Rouge, cette lumière émanant de ces étranges sculptures, en répétition, telle une décomposition de la colonne sans fin de Brancusi, éclairant à la fois le modèle et son support. Un peu comme pour nous rappeler que dans un passé très proche, le support fut aussi important que le modèle qu’il portait.
Jaune
Jaune, cette guirlande qui redessine l’architecture de l’espace d’exposition pour le transformer en un semblant de lieu de méditation…
Jaune, ce cadre numérique diffusant, en boucle, des photos prises tout azimut par l’artiste, afin de mémoriser chaque instant… Tout comme l’image de ce graffiti, très nostalgique, photographié sur le mur d’un lieu de culte à Constanta qui nous rappelle que l’histoire de ce pays est faite de multiples histoires qui se succèdent, et que chacune d’elles contient la mémoire de celle qui la précède.
Bleu
Bleue, cette vidéo qui nous embarque pour une traversée du delta.
Bleu, ce Danube, véritable symbole de la confluence des cultures européennes. Plus qu’un fleuve, il est le témoin vivant de toutes les histoires culturelles et économiques de ce pays. Sa présence nous rappelle sans cesse que, par son intermédiaire, la Roumanie fut européenne, avant même de rejoindre l’union européenne.

L'histoire sans fin (détail)
photo : Slimane Raïs
"An almost ordinary morning"
"Ce matin, presque comme tous les matins, depuis mon arrivée à Constanta, je m’installe dans le café pas très loin de ma résidence, pour prendre mon café et m’informer des nouvelles du jour.
Ce matin, presque comme tous les matins, je commence d’abord par la page internationale ; peut-être pour moi une manière de me sentir connecté, encore, au reste du monde.
Ce matin, presque comme tous les matins, les vacanciers, par centaines, vont et viennent le long de la plus grande et la plus célèbre plage de Roumanie : La Mamaia.
Ce matin, pas vraiment comme tous les matins, je referme le journal, je quitte le café, je fais quelques pas, je m’assois face à la mer, j’allume ma caméra et je filme jusqu’à épuisement de la bande.
Ce matin, et presque comme tous les matins qui suivront, rien ne sera plus vraiment ordinaire."
De cette journée que nous conte l'artiste naîtra une vidéo de 4 minutes, réalisée le jour de son arrivée à Constanta, mais aussi le jour des bombardements israéliens au Liban. Un plan fixe, inter-coupé par un texte extrêmement violent tiré d’une correspondance de presse au Liban.
"Terre promise" (projet pour Veduta)
Terre promise se présente comme un objet hybride, un mélange de caravane et de voiture. Mais pas n’importe quelle voiture ! La voiture de référence : La Mercedes.
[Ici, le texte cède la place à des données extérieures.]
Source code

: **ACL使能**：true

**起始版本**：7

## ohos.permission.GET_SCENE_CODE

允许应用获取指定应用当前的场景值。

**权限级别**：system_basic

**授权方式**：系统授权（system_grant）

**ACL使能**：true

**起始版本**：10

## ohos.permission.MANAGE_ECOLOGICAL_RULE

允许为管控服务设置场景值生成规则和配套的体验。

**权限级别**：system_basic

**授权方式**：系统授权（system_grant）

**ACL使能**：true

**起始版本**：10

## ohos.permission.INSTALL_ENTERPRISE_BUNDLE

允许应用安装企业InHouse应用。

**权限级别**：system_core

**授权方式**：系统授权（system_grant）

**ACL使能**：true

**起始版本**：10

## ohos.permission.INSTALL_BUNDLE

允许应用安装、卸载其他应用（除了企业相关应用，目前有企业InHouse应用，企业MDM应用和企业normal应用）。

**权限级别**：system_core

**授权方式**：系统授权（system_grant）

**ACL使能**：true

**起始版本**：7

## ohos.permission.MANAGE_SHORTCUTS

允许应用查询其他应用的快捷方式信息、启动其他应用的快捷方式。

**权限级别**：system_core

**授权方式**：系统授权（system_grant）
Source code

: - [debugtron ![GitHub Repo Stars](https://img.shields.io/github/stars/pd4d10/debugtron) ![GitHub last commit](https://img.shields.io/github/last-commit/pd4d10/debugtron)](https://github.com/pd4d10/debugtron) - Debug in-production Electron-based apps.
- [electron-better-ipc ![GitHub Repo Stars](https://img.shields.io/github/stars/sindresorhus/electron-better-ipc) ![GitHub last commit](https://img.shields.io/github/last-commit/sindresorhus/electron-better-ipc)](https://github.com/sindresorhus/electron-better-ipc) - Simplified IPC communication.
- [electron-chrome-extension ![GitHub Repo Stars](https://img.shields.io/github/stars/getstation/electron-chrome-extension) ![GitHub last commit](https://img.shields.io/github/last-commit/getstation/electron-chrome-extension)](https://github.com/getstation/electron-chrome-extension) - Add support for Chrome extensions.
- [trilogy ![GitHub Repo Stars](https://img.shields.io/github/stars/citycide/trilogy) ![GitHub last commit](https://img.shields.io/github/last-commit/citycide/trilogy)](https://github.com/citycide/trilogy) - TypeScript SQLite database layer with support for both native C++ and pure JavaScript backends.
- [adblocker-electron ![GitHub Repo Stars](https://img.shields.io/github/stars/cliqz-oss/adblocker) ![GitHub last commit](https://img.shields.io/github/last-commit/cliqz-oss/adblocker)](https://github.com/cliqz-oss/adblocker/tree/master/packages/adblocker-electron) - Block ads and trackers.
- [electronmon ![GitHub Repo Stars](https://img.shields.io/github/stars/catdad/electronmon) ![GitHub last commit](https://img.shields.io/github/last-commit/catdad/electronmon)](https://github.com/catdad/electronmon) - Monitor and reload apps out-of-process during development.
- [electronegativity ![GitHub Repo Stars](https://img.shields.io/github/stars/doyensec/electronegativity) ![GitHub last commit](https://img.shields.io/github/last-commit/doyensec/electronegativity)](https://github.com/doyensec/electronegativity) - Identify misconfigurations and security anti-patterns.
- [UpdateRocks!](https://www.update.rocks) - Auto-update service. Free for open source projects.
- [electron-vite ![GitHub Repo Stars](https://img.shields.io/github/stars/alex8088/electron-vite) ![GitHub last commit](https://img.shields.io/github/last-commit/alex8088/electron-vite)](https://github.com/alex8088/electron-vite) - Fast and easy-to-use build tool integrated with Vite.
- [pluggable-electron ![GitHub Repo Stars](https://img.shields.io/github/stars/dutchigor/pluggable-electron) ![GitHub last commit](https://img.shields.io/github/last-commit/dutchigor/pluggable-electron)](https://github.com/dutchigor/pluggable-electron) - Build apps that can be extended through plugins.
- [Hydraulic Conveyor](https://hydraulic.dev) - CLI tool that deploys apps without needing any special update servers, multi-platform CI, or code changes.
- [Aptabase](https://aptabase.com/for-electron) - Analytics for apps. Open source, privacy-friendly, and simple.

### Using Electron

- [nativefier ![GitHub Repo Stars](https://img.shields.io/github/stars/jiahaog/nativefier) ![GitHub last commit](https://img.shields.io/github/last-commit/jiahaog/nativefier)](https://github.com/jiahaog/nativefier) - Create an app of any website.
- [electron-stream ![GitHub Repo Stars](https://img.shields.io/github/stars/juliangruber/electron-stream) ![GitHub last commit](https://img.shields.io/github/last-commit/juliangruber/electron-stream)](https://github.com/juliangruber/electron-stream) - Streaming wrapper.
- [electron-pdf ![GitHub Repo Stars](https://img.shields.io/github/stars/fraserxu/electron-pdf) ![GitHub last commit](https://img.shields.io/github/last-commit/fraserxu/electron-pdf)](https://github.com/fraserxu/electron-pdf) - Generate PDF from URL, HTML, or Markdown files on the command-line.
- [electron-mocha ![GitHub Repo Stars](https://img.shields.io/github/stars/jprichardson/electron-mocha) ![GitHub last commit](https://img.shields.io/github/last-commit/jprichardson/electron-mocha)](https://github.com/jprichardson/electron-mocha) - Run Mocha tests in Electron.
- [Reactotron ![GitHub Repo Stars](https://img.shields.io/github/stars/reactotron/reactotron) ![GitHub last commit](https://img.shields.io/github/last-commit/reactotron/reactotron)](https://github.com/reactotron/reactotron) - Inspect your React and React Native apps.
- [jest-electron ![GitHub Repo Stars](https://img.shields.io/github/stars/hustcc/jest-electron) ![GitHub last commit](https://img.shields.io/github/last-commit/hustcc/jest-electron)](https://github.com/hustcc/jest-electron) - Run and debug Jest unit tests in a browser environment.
Vidée de ses sièges, de son tableau de bord, de ses portières…, la voiture ne conserve de sa caisse que l’avant et l’arrière et un petit volant de direction. Toute la partie intermédiaire est supprimée et remplacée par une caravane entièrement encastrée dans l’habitacle. Une caravane en bâche polyuréthane transparente, montée sur une structure métallique, fixée sur la caisse, telle une tente de camping.
La caravane est complètement vide, son sol est recouvert d’une couche de gazon, tel un terrain vague.
Fixé à l‘intérieur et à l‘avant de la voiture, un GPS diffuse en boucle une vidéo d’un musicien Tzigane, accompagné de sa fille, jouant du violon sous le tunnel du métro de Budapest.